Às armas, cidadãos!
Qualquer que seja o resultado da ação militar no Rio de Janeiro, sai perdendo a sociedade civil, sai perdendo a democracia
A quebra do estado de direito, com o surrealista processo de impeachment contra a ex-presidente Dilma Rousseff, concluído em 31 de agosto de 2016, liderado por Michel Temer e secundado pela direita brasileira, abriu um grave precedente contra a ordem jurídica. E, neste caso, a intervenção das Forças Armadas no Rio de Janeiro, em nome do combate ao caos da segurança pública num estado falido e desgovernado, é um simples desdobramento desta mesma lógica autoritária. O problema é que esse caminho pode não ter volta...
Qualquer que seja o resultado da ação militar no Rio de Janeiro, sai perdendo a sociedade civil, sai perdendo a democracia. Se bem sucedida, as Forças Armadas se fortalecem; se malsucedida, se desmoralizam. Em ambos os casos, fortalecidas ou desmoralizadas, as Forças Armadas assumem um papel de protagonista da vida política brasileira. Fortalecidas, podem se sentir tentadas a tomar de vez as rédeas do poder. Desmoralizadas, podem vir a ser convidadas para assumir o comando do conflito que certamente se alastrará país afora.
E os políticos estão prontos a dar sua contribuição para nos afundarmos ainda mais nesse insano atoleiro belicoso. Com a bênção do presidente da Câmara dos Deputados, Rodrigo Maia (DEM-RJ), pré-candidato à Presidência da República, em breve deve ser colocado em votação o Projeto de Lei 3722/2012, do deputado Rogério Peninha Mendonça (MDB-SC), que flexibiliza o Estatuto do Desarmamento, que, desde 2003, restringe o comércio e o porte de armas e que teria, segundo estudo do Ipea, poupado 120 mil vidas desde sua implantação.

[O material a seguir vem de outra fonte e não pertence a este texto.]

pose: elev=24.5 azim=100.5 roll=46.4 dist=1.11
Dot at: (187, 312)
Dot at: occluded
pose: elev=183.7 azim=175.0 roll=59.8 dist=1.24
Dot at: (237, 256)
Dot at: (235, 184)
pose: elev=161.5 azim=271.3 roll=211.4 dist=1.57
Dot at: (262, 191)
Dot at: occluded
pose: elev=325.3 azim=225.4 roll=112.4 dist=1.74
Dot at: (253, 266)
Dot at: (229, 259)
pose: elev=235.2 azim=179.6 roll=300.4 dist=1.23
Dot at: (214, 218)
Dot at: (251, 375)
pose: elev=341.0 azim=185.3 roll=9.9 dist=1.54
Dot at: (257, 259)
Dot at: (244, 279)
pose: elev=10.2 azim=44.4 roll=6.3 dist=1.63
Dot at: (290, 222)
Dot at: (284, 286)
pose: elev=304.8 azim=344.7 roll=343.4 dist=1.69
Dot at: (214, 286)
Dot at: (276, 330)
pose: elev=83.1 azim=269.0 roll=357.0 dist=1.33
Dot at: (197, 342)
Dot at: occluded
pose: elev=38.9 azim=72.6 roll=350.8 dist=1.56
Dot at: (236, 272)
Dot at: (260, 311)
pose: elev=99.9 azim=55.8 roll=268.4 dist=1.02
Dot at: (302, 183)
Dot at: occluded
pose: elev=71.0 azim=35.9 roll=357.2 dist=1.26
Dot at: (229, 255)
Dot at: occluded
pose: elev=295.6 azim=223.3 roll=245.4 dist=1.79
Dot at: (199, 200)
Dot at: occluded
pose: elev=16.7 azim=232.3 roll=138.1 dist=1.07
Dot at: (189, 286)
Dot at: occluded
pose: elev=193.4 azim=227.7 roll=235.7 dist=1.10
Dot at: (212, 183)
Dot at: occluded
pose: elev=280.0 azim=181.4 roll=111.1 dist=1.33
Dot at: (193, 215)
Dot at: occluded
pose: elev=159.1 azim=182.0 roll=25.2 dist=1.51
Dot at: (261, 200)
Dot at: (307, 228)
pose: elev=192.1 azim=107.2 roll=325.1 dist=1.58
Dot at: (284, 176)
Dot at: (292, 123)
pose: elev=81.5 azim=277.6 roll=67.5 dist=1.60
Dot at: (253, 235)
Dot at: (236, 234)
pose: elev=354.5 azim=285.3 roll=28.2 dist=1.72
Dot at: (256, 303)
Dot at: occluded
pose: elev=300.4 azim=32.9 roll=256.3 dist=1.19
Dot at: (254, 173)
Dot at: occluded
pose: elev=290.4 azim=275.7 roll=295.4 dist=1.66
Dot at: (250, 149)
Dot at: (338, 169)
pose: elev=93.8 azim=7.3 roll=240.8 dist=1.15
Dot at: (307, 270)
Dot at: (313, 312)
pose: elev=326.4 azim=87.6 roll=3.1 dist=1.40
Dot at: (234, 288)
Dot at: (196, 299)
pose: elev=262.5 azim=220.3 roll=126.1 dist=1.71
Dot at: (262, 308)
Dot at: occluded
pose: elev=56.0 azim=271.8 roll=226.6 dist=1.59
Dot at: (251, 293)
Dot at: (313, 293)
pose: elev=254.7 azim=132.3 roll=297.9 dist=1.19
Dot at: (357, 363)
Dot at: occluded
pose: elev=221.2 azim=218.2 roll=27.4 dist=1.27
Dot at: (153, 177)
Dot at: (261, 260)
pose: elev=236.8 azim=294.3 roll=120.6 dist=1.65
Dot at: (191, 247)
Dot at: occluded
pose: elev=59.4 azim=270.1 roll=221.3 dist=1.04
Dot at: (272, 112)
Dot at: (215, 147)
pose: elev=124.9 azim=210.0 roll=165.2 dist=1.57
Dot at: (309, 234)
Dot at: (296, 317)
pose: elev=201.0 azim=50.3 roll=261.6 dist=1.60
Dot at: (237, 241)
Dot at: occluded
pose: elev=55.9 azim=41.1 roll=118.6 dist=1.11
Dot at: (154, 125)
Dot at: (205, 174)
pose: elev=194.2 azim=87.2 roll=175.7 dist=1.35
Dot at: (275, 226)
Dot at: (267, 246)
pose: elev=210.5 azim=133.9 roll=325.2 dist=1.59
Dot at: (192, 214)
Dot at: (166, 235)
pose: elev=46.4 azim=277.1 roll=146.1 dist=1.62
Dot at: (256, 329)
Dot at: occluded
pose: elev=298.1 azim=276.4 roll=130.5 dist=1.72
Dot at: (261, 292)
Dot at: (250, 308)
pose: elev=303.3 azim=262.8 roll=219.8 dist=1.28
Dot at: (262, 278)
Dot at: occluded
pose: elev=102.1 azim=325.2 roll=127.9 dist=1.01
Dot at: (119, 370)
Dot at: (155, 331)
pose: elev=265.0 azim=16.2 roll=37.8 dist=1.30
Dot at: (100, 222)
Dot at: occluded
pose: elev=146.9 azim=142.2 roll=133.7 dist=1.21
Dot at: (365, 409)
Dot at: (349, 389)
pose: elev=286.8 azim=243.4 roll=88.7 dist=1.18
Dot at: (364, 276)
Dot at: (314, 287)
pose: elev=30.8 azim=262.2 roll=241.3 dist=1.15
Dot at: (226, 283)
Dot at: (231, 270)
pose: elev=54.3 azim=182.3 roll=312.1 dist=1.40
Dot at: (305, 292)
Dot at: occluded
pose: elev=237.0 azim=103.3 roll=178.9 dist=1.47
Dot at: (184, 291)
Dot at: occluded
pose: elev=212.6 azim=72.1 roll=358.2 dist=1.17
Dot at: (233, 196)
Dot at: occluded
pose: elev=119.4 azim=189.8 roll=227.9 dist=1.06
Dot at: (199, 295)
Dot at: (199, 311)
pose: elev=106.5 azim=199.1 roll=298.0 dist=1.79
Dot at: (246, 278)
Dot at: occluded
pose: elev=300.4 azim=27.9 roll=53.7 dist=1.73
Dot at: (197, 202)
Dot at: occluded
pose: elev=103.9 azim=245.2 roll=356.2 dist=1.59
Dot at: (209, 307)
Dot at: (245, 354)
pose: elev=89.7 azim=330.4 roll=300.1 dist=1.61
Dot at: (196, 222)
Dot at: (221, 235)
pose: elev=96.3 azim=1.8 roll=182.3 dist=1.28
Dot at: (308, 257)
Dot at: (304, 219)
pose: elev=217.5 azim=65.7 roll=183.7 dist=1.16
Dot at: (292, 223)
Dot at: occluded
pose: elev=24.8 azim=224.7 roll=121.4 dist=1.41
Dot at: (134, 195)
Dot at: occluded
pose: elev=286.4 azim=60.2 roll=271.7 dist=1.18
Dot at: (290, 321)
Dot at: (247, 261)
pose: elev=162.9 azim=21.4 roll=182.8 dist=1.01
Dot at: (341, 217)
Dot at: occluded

O projeto do deputado catarinense propõe a diminuição da idade mínima para aquisição de arma de 25 para 21 anos; proíbe sua compra apenas para condenados por crimes dolosos — hoje, o interessado não pode ter nenhum tipo de antecedente criminal; amplia o número de armas por pessoa de seis para nove e de munição de 50 para 600 por ano; libera a publicidade para todo e qualquer veículo de comunicação; torna desnecessária a revalidação do registro, que hoje é obrigatória de cinco em cinco anos; elimina a necessidade de comprovação da efetiva necessidade da arma, entre outros pontos.
O Brasil é hoje o país com o maior número absoluto de mortes violentas no mundo, cerca de 70 mil assassinatos em 2016, e o 16° no ranking em números relativos — cerca de 30 por 100 mil habitantes. Esse número vem crescendo, era de 26 por 100 mil habitantes em 2015, e equivale hoje a cerca de 12% do total de assassinatos ocorridos no mundo inteiro. Além disso, das 50 cidades mais violentas do planeta, 19 encontram-se no Brasil. Natal (RN) lidera essa triste estatística, com quase 70 mortes violentas por 100 mil habitantes, mais que o dobro da média do país.
Embora o Atlas da Violência indique que 70% dos assassinatos no Brasil sejam provocados por armas de fogo, o deputado Rogério Peninha Mendonça afirma que já conta com o apoio de 153 colegas para aprovação de seu projeto de lei — pelos seus cálculos, 136 se dizem contrários e os restantes 224 declaram-se indecisos. O projeto deve ser relatado pelo deputado Alberto Fraga (DEM-DF), coordenador da Frente Parlamentar da Segurança Pública da Câmara, a chamada Bancada da Bala...
O pré-candidato à Presidência da República e deputado Jair Bolsonaro (PSC-RJ), que concentra 18% das intenções de voto, segundo pesquisa Datafolha, é um entusiasta do militarismo e do armamento da população. Bolsonaro afirma que “o cidadão armado é a primeira linha de defesa de um país que quer ser democrático“. Para Bolsonaro, as armas são remédio para qualquer doença. Por exemplo: Feminicídio? “Mulher não precisa de lei de feminicídio. Ela tem é que ter uma pistola em casa”...
Antigamente, dizíamos que Deus era brasileiro... Mas parece que ele conseguiu o passaporte europeu e mudou-se para Lisboa...
Com esta coluna, encerro minha participação semanal, que se manteve, ininterrupta, desde 25 de novembro de 2013. A partir de março, minha colaboração passa a ser mensal.